* [Что сделать]:
Подхватите текст о законах поэтического и практического языка и продолжите его, начав сразу после последнего предложения.

─── Приведённый текст

Мысли об экономии сил, как о законе и цели творчества, может быть, верные в частном случае языка, т. е. верные в применении к языку «практическому», – эти мысли, под влиянием отсутствия знания об отличии законов практического языка от законов языка поэтического, были распространены и на последний. Указание на то, что в поэтическом японском языке есть звуки, не имеющиеся в японском практическом, было чуть ли не первое фактическое указание на несовпадение этих двух языков.[68] Статья Л. П. Якубинского об отсутствии в поэтическом языке закона расподобления плавных звуков, и указанная им допустимость в языке поэтическом труднопроизносимого стечения подобных звуков – является одним из первых научную критику выдерживающих фактических указаний на противоположность (хотя бы, скажем пока, только в этом случае) законов поэтического языка законам языка практического.[69]
Поэтому приходится говорить о законах траты и экономии в поэтическом языке не на основании аналогии с прозаическим, а на основании его собственных законов.
Если мы станем разбираться в общих законах восприятия, то увидим, что, становясь привычными, действия делаются автоматическими. Так уходят, например, в среду бессознательно-автоматического все наши навыки; если кто вспомнит ощущение, которое он имел, держа в первый раз перо в руках или говоря в первый раз на чужом языке, и сравнит это ощущение с тем, которое он испытывает, проделывая это в десятитысячный раз, то согласится с нами. Процессом обавтоматизации объясняются законы нашей прозаической речи с ее недостроенной фразой и с ее полувыговоренным словом. Это процесс, идеальным выражением которого является алгебра, где вещи заменены символами. В быстрой практической речи слова не выговариваются, в сознании едва появляются первые звуки имени. Погодин («Язык, как творчество», стр. 42) приводит пример, когда мальчик мыслил фразу: «Les montagnes de la Suisse sont belles» в виде ряда букв: L, m, d, l, S, s, b.
Это свойство мышления не только подсказало путь алгебры, но даже подсказало выбор символов (буквы, и именно начальные). При таком алгебраическом методе мышления, вещи берутся счетом и пространством, они не видятся нами, а узнаются по первым чертам. Вещь проходит мимо нас как бы запакованной, мы знаем, что она есть, по месту, которое она занимает, но видим только ее поверхность. Под влиянием такого восприятия вещь сохнет, сперва как восприятие, а потом это сказывается и на ее делании; именно таким восприятием прозаического слова объясняется его недослушанность (см. ст. Л. П. Якубинского), а отсюда недоговоренность (отсюда все обмолвки). При процессе алгебраизации, обавтоматизации вещи, получается наибольшая экономия воспринимающих сил: вещи или даются одной только чертой своей, например, номером, или выполняются как бы по формуле, даже не появляясь в сознании.

──────
─── Исходный фрагмент

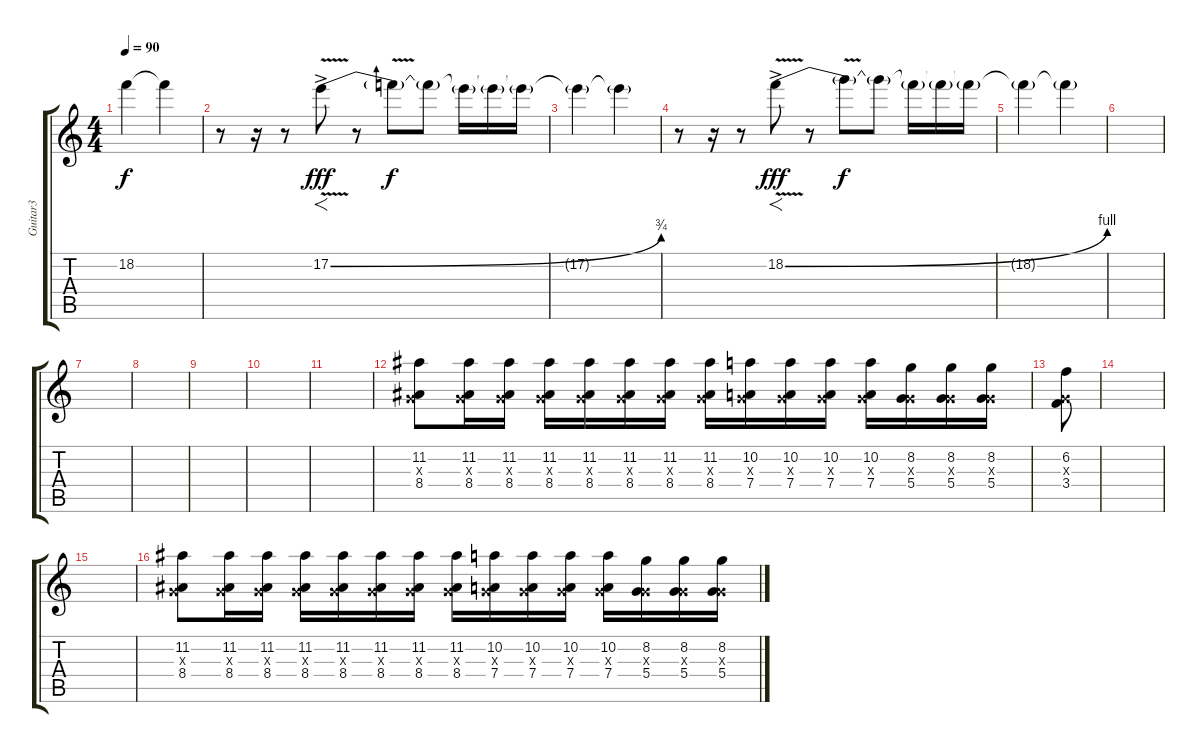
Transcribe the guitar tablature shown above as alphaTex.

──────

* [Письменный ответ]:
Я обтирал в комнате и, обходя кругом, подошел к дивану и не мог вспомнить, обтирал ли я его или нет. Так как движения эти привычны и бессознательны, я не мог и чувствовал, что это уже невозможно вспомнить. Так что, если я обтирал и забыл это, т. е. действовал бессознательно, то это все равно, как не было. Если бы кто сознательный видел, то можно было бы восстановить. Если же никто не видал или видел, но бессознательно; если целая жизнь многих проходит бессознательно, то эта жизнь как бы не была. (Запись из дневника Льва Толстого 29 февраля 1897 года.)[70]
Так пропадает, в ничто вменяясь, жизнь. Автоматизация съедает вещи, платье, мебель, жену и страх войны.
Если целая сложная жизнь многих проходит бессознательно, то эта жизнь как бы не была.
И вот для того, чтобы вернуть ощущение жизни, почувствовать вещи, для того, чтобы делать камень каменным, существует то, что называется искусством. Целью искусства является дать ощущение вещи, как видение, а не как узнавание; приемом искусства является прием «остранения» вещей и прием затрудненной формы, увеличивающий трудность и долготу восприятия, так как воспринимательный процесс в искусстве самоцелен и должен быть продлен; искусство есть способ пережить деланье вещи, а сделанное в искусстве не важно.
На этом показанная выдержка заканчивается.